> _Document section_
★ ★ ★ ★ ★ ★ ★

It was not without cost. There were numerous attempts on her life, and one incident left her horrifically scarred on her hands and her feet following an explosive fire in her home. But the worst was the murder of her father. Finally with the withdrawal of American troops, and the takeover by the Taliban, Zarifa and members of her family joined the throngs of people desperately clamouring at the gates to the airport. But once her family was safely housed in Germany, Zarifa felt compelled to return to her country to continue her work to help empower women and children suffering in poverty.

It is the story of a very brave and determined woman; she learnt icy detachment, and the ability to control her anger, to put her arguments forcibly, with an appearance of confidence and entitlement. Many times she challenged the thinking of men used to infantilising and disregarding women. She encourages other women to ‘take courage, and push back the boundaries, little by little’. She says  that she knows ‘we will win, eventually, because women can no longer be ignored in Afghanistan…
I will keep reminding women that they have a voice, and can raise it.’

Zarifa Ghafari received the 2022 International Women’s Right Award at the United Nations Geneva Summit, among other awards and accolades. But, movingly, she remembers the whisper of an Afghani worker at Kabul airport ‘So many of us are proud of you’.

★ ★ ★ ★ ★ ★ ★

> _Assignment 1_
Answer these questions using the passage about Zarifa Ghafari:
(a) In which country was her family safely housed?
(b) What award did she receive in 2022, and at what event?
(c) What caused the injuries that left her scarred on her hands and feet?
> _Assignment 2_
Repeat the part of the passage about Zarifa Ghafari that runs from "It was not without" up to and including "suffering in poverty.".
> _Assignment 3_
Turn the paragraph of the passage about Zarifa Ghafari that begins "It was not without cost" into a short bulleted list that keeps its main facts.

> _Recorded information_
★ ★ ★ ★ ★ ★ ★

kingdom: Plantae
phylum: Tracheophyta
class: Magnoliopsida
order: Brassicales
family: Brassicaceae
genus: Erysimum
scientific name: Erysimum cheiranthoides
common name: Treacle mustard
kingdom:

★ ★ ★ ★ ★ ★ ★

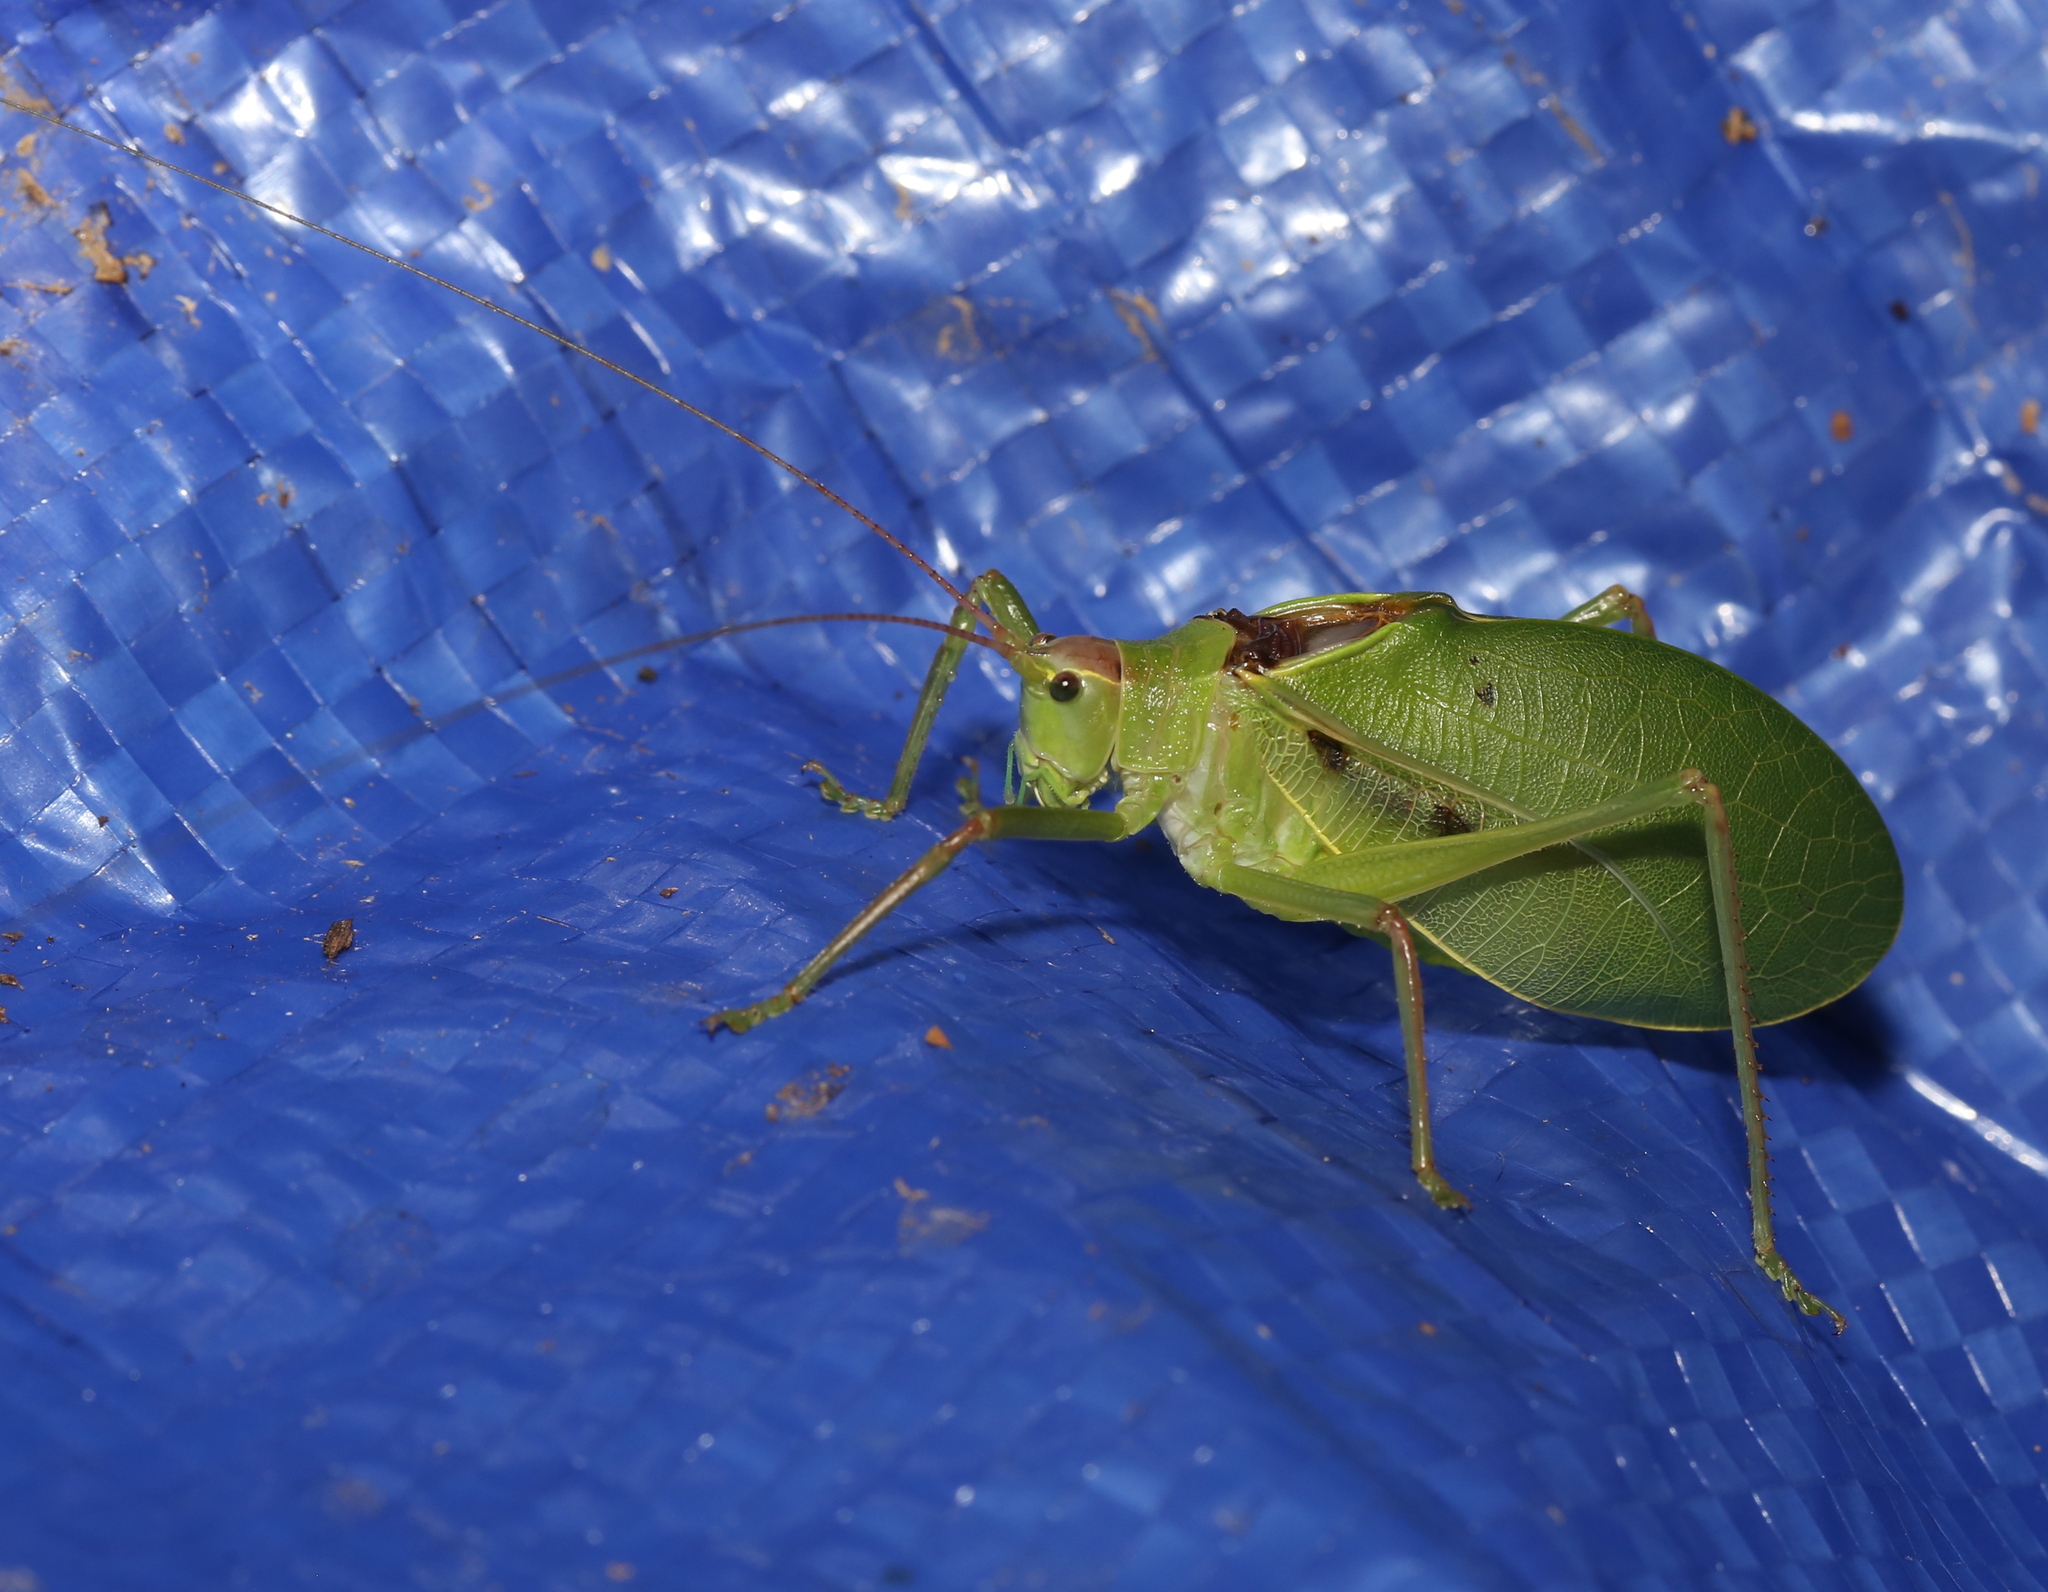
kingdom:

★ ★ ★ ★ ★ ★ ★

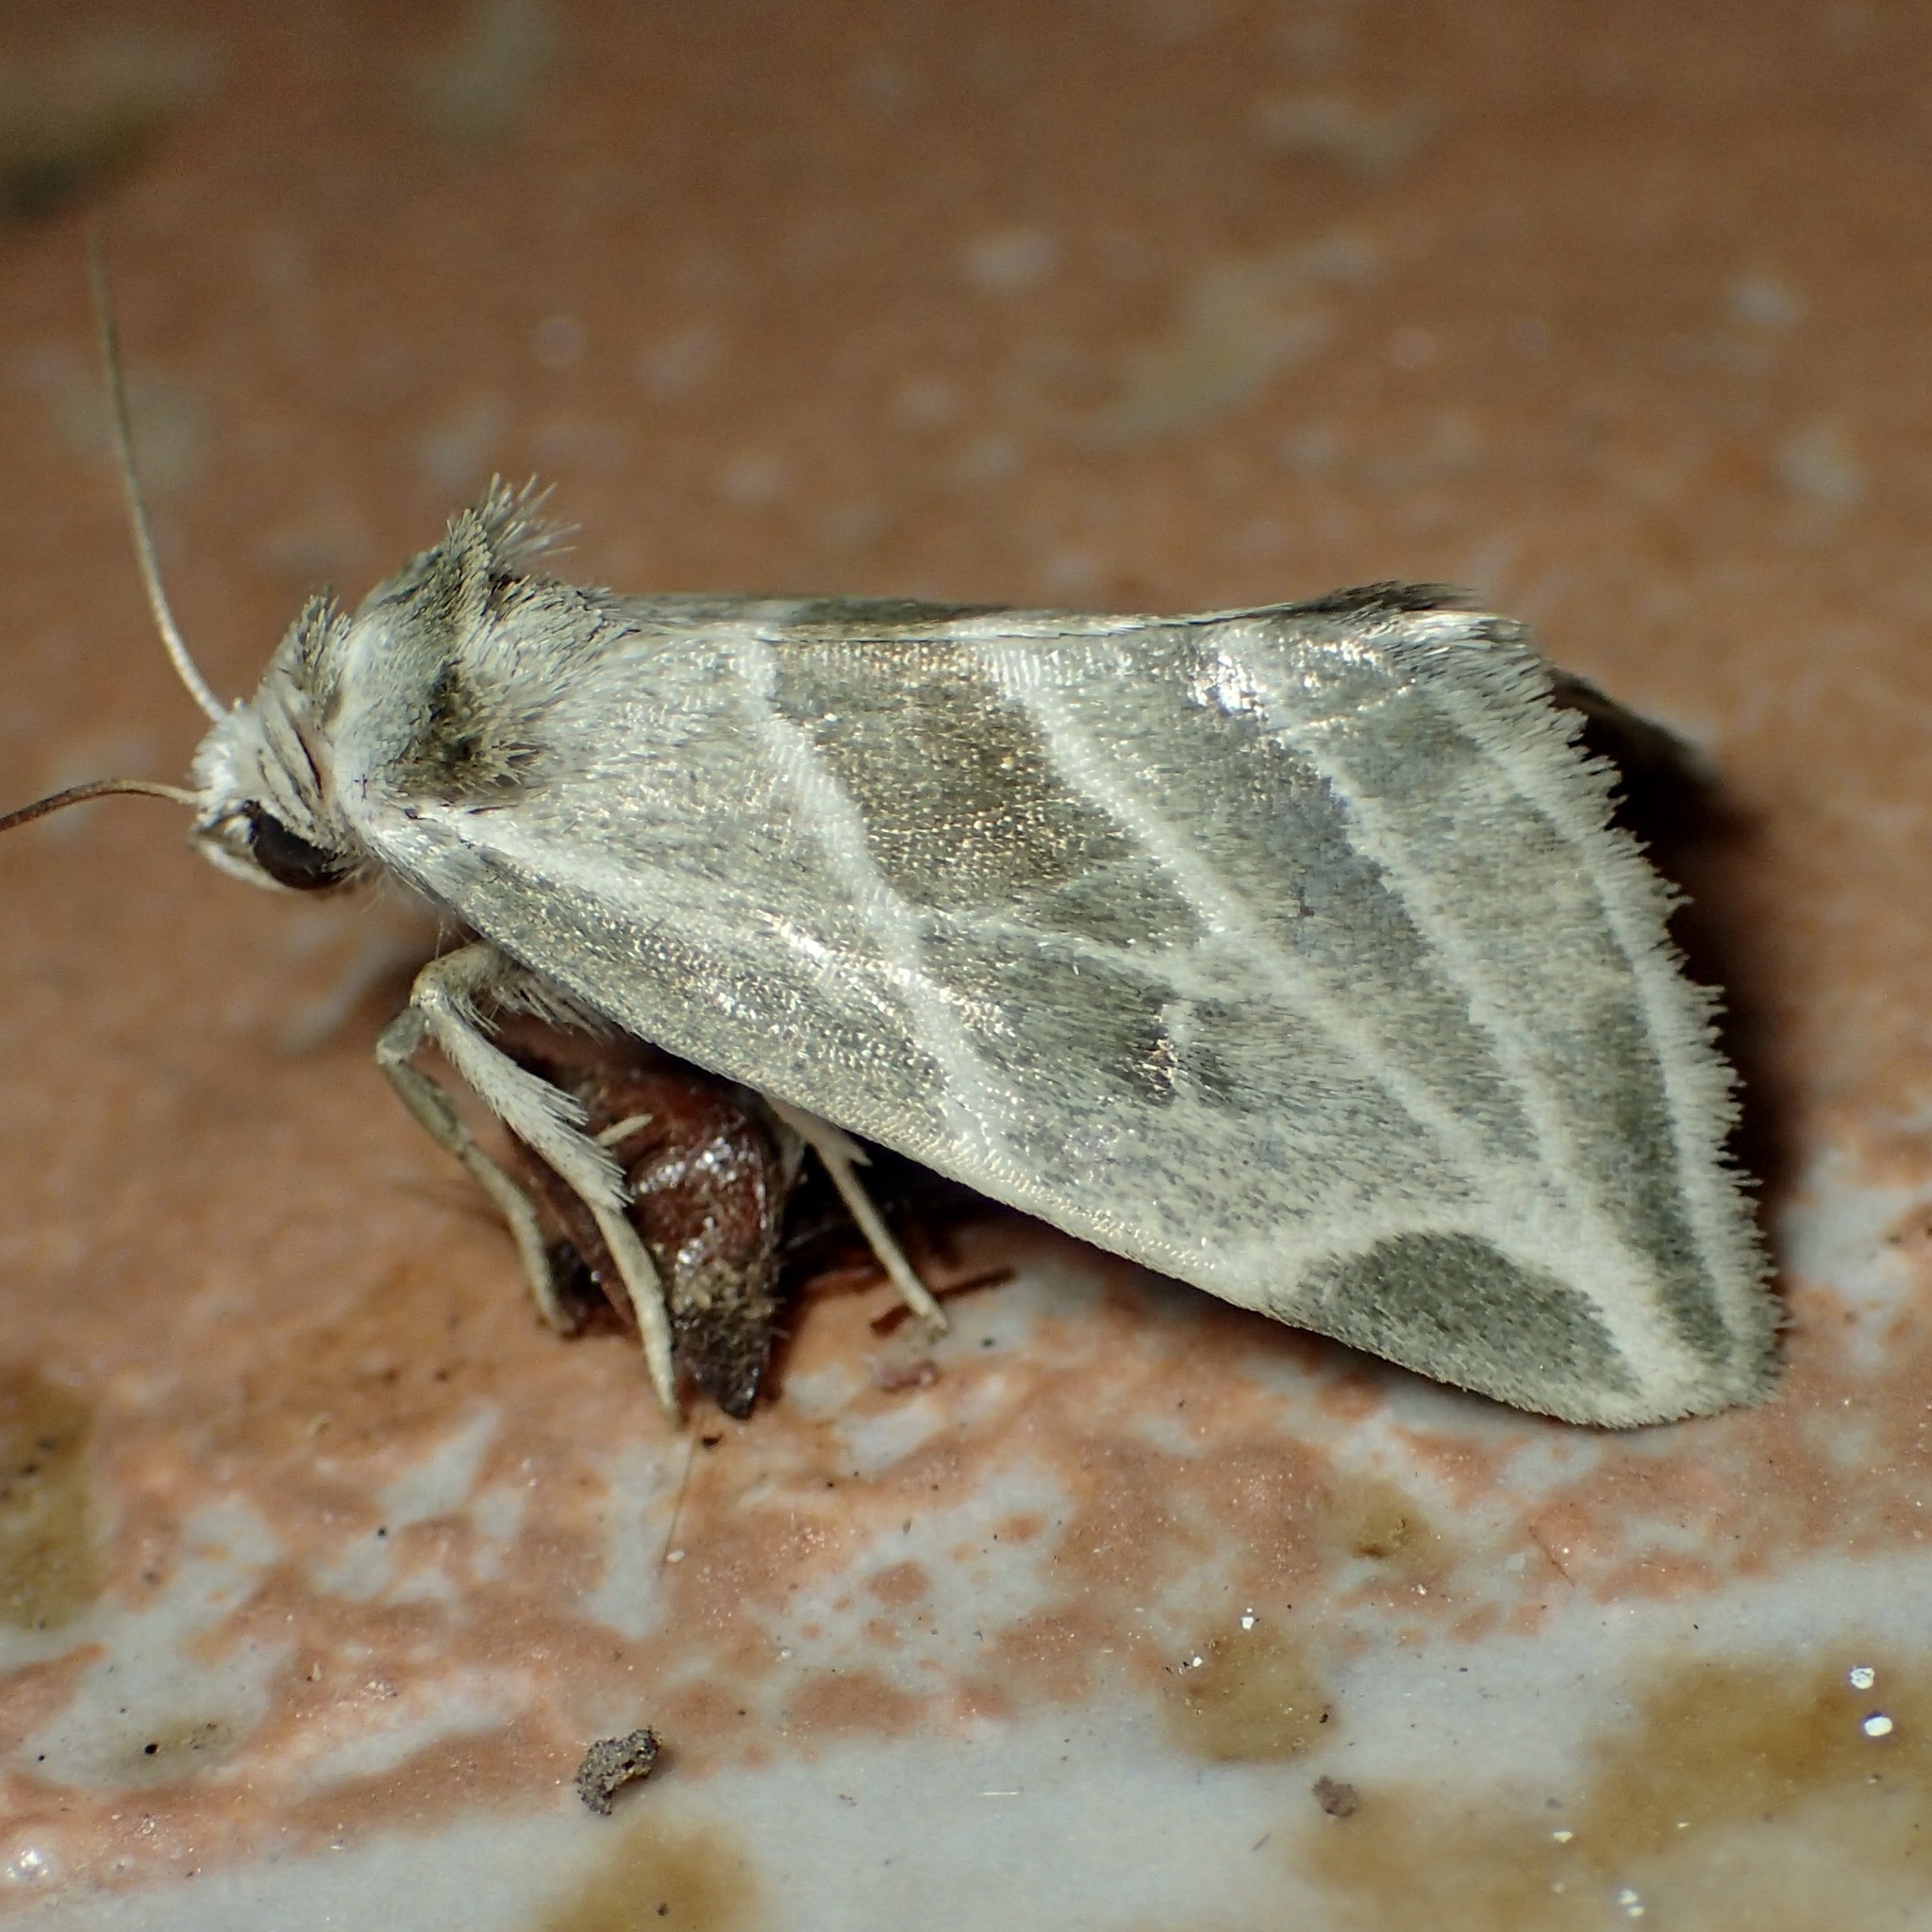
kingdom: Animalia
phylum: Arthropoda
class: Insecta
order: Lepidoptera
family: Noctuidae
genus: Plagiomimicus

★ ★ ★ ★ ★ ★ ★

> _Exercise solution 1_
(a) Germany.
(b) The 2022 International Women's Right Award, at the United Nations Geneva Summit.
(c) An explosive fire in her home.

> _Exercise solution 2_
It was not without cost. There were numerous attempts on her life, and one incident left her horrifically scarred on her hands and her feet following an explosive fire in her home. But the worst was the murder of her father. Finally with the withdrawal of American troops, and the takeover by the Taliban, Zarifa and members of her family joined the throngs of people desperately clamouring at the gates to the airport. But once her family was safely housed in Germany, Zarifa felt compelled to return to her country to continue her work to help empower women and children suffering in poverty.

> _Exercise solution 3_
- Zarifa survived numerous attempts on her life.
- An explosive fire in her home left her horrifically scarred on her hands and feet.
- Worst of all, her father was murdered.
- After American troops withdrew and the Taliban took over, she and members of her family joined the crowds at the airport gates.
- Once her family was safely housed in Germany, she returned to her country to keep working to empower women and children suffering in poverty.